Ce colloque ne fut jamais édité, et voici pourquoi : je me revois assis dans le petit bureau de la revue Europe, face à un Dobzinsky changé en instituteur, ou en fonctionnaire de quelque police littéraire, qui feuilletait avec suspicion mon paquet de feuilles. Il y avait au sommaire des contributions de Wolfgang Babilas, Jacques Roubaud, Georges Raillard, Eliane Formentelli, Jacques Berque (belle conférence sur le Fou d’Elsa demeurée sur bande magnétique et non encore transcrite), j’en oublie, mais non et surtout celle de Pierre Daix, qui avait donc séjourné quelques jours avec nous au château, très entouré par les jeunes chercheurs, très sollicité.
Dobzinsky referma avec un bruit sec le volume, et me le tendit dramatiquement par-dessus le bureau : « Mon jeune ami, on ne s’assied pas à la même table que les renégats »… Je mis quelques secondes à comprendre : la présence de Pierre, qui honorait cet ensemble, venait de lui sauter au visage comme un crapaud, une insulte impardonnable à sa conscience d’apparatchik. « D’ailleurs il est six heures », ajouta cet honnête fonctionnaire en se levant, les yeux fixés à la pendule, pour me pousser vers la sortie. J’étais abasourdi ; découragé, j’enterrais le volume et bazardais la bande magnétique où figurait la contribution de Berque, à jamais perdue. Ce colloque, en 1978, était prématuré ; je revois Jean Ricardou, le compagnon d’Edith Heurgon, rencontré à Grenoble et me soutenant en face de sa voix de pion, au restaurant où nous dinions, que « Aragon n’est pas un écrivain ». Et je revois surtout Ristat, tout sourire envers moi, mais manoeuvrant en coulisse pour torpiller méticuleusement ce colloque qui aurait pu, sait-on jamais, plaire à son maître ou lui faire un peu d’ombre…

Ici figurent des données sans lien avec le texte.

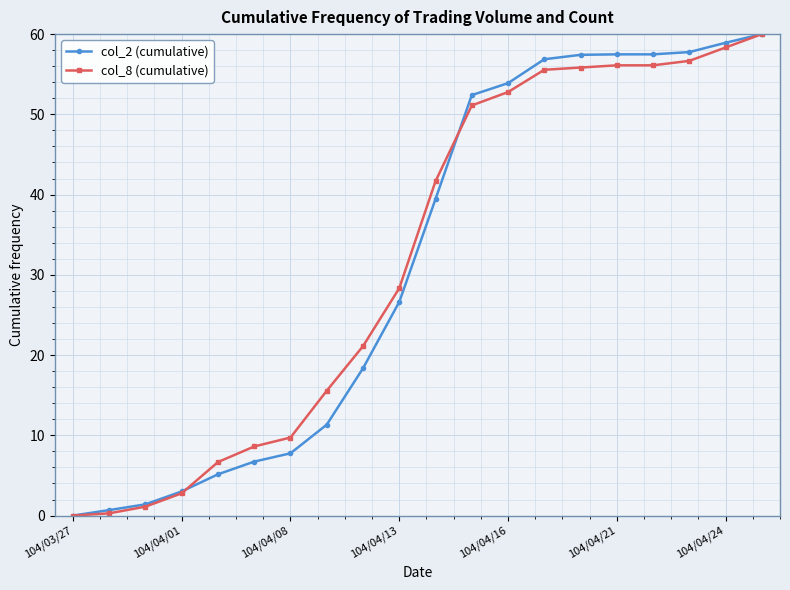

How many values in the col_8 (cumulative) series exceed 41?

10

Nul ne lira jamais Le Mouvement-Aragon ; ses participants, parfois jeunes, y auront glané des raisons d’aimer notre auteur au-delà des appartenances, des calculs d’influence ou des coups tordus. Nous y étions venus pour le plaisir de parler d’un auteur vénéré, autour duquel échanger nos raisons, nos passions. Pierre était de ceux-là, avec nous : il entrait fraternellement dans cette mêlée, riche de son livre et de toutes ses années passées aux côtés de Louis, il témoignait, sans fierté ni arrogance paticulières. Je ne l’ai pas souvent revu, chez lui une fois dans cet appartement du XII° arrondissement croulant de livres, puis à New York pour un colloque en 2000 (avec Ristat ! et aussi Madame Dominique Desanti, improbable melting pot), à l’ITEM enfin pour une séance Picasso/« Ecrits sur l’art moderne » à laquelle participaient aussi Christine Piot, Jacques Leenhardt… Sa voix s’était faite plus sourde, un peu cassée. De sa présence massive, têtue, tenant modestement sa place, Pierre était là.